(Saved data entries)
##########
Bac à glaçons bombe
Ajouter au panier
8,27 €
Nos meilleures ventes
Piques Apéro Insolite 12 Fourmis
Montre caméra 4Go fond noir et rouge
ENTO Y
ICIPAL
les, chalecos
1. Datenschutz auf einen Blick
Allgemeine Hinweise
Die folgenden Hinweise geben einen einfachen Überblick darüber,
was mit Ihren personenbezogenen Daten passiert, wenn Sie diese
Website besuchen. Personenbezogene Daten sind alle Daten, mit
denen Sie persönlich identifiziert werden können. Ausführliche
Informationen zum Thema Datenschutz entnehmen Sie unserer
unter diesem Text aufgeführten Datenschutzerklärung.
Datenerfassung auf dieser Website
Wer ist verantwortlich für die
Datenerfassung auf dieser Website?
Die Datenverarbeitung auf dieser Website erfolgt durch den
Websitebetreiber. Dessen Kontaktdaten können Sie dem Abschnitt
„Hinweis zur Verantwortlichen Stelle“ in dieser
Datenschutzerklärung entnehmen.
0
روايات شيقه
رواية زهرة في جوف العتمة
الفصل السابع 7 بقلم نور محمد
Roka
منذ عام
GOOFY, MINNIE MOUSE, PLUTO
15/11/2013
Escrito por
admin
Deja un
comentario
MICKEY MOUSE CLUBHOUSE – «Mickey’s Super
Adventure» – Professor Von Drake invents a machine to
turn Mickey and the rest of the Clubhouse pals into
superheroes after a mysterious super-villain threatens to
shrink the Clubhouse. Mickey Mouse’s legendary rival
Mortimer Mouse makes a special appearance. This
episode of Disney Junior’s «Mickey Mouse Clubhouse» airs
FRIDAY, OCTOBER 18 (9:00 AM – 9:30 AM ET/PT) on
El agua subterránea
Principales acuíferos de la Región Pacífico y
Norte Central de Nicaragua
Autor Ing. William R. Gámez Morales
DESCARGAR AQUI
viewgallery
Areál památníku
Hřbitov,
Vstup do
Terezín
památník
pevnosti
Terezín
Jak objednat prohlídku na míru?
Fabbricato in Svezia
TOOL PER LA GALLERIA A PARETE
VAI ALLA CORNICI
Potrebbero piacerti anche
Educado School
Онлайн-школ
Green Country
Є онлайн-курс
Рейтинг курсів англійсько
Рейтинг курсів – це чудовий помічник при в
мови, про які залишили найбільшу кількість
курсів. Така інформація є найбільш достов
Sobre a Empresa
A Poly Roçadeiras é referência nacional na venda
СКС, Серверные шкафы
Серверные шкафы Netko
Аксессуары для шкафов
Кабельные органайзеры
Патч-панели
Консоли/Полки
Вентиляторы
##########
Your instructions: Render everything from the start of the items down to the line containing "Allgemeine Hinweise", inclusive, as a Markdown table with the columns Row and Line text. Omit blank lines.

Answer box:
| Row | Line text |
|---|---|
| 1 | Bac à glaçons bombe |
| 2 | Ajouter au panier |
| 3 | 8,27 € |
| 4 | Nos meilleures ventes |
| 5 | Piques Apéro Insolite 12 Fourmis |
| 6 | Montre caméra 4Go fond noir et rouge |
| 7 | ENTO Y |
| 8 | ICIPAL |
| 9 | les, chalecos |
| 10 | 1. Datenschutz auf einen Blick |
| 11 | Allgemeine Hinweise |